What to produce
Your response should consist of every entry, unchanged.
Data to examine Start Marker
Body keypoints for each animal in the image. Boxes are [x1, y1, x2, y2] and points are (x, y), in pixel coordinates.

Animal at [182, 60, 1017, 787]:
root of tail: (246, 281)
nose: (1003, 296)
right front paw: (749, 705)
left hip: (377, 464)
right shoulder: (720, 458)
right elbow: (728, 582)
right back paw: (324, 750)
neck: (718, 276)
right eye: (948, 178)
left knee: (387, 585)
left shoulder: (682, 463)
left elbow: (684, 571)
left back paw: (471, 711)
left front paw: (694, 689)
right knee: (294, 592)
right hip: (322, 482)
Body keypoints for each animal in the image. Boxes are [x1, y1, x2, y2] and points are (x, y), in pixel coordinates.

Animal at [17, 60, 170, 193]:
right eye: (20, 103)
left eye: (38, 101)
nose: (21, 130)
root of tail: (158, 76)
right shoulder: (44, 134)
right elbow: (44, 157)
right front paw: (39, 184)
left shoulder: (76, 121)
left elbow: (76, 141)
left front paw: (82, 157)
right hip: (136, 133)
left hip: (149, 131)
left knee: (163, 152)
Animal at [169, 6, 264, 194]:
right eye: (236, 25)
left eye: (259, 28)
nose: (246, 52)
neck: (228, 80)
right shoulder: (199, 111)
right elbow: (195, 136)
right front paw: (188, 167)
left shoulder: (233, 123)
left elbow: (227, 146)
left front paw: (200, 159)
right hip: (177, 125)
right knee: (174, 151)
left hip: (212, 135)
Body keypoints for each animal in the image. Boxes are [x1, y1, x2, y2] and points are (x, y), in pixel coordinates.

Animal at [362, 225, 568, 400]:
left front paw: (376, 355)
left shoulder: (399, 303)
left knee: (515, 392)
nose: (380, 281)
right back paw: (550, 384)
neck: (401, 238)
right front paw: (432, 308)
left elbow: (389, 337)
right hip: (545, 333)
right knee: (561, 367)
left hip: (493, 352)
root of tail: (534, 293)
Data to examine End Marker
Solution to the problem
Body keypoints for each animal in the image. Boxes are [x1, y1, x2, y2] and points are (x, y), in pixel coordinates.

Animal at [182, 60, 1017, 787]:
root of tail: (246, 281)
nose: (1003, 296)
right front paw: (749, 705)
left hip: (377, 464)
right shoulder: (720, 458)
right elbow: (728, 582)
right back paw: (324, 750)
neck: (718, 276)
right eye: (948, 178)
left knee: (387, 585)
left shoulder: (682, 463)
left elbow: (684, 571)
left back paw: (471, 711)
left front paw: (694, 689)
right knee: (294, 592)
right hip: (322, 482)
Body keypoints for each animal in the image. Boxes are [x1, y1, x2, y2] and points are (x, y), in pixel coordinates.

Animal at [17, 60, 170, 193]:
right eye: (20, 103)
left eye: (38, 101)
nose: (21, 130)
root of tail: (158, 76)
right shoulder: (44, 134)
right elbow: (44, 157)
right front paw: (39, 184)
left shoulder: (76, 121)
left elbow: (76, 141)
left front paw: (82, 157)
right hip: (136, 133)
left hip: (149, 131)
left knee: (163, 152)
Animal at [169, 6, 264, 194]:
right eye: (236, 25)
left eye: (259, 28)
nose: (246, 52)
neck: (228, 80)
right shoulder: (199, 111)
right elbow: (195, 136)
right front paw: (188, 167)
left shoulder: (233, 123)
left elbow: (227, 146)
left front paw: (200, 159)
right hip: (177, 125)
right knee: (174, 151)
left hip: (212, 135)
Body keypoints for each animal in the image. Boxes are [x1, y1, x2, y2] and points are (x, y), in pixel coordinates.

Animal at [362, 225, 568, 400]:
left front paw: (376, 355)
left shoulder: (399, 303)
left knee: (515, 392)
nose: (380, 281)
right back paw: (550, 384)
neck: (401, 238)
right front paw: (432, 308)
left elbow: (389, 337)
right hip: (545, 333)
right knee: (561, 367)
left hip: (493, 352)
root of tail: (534, 293)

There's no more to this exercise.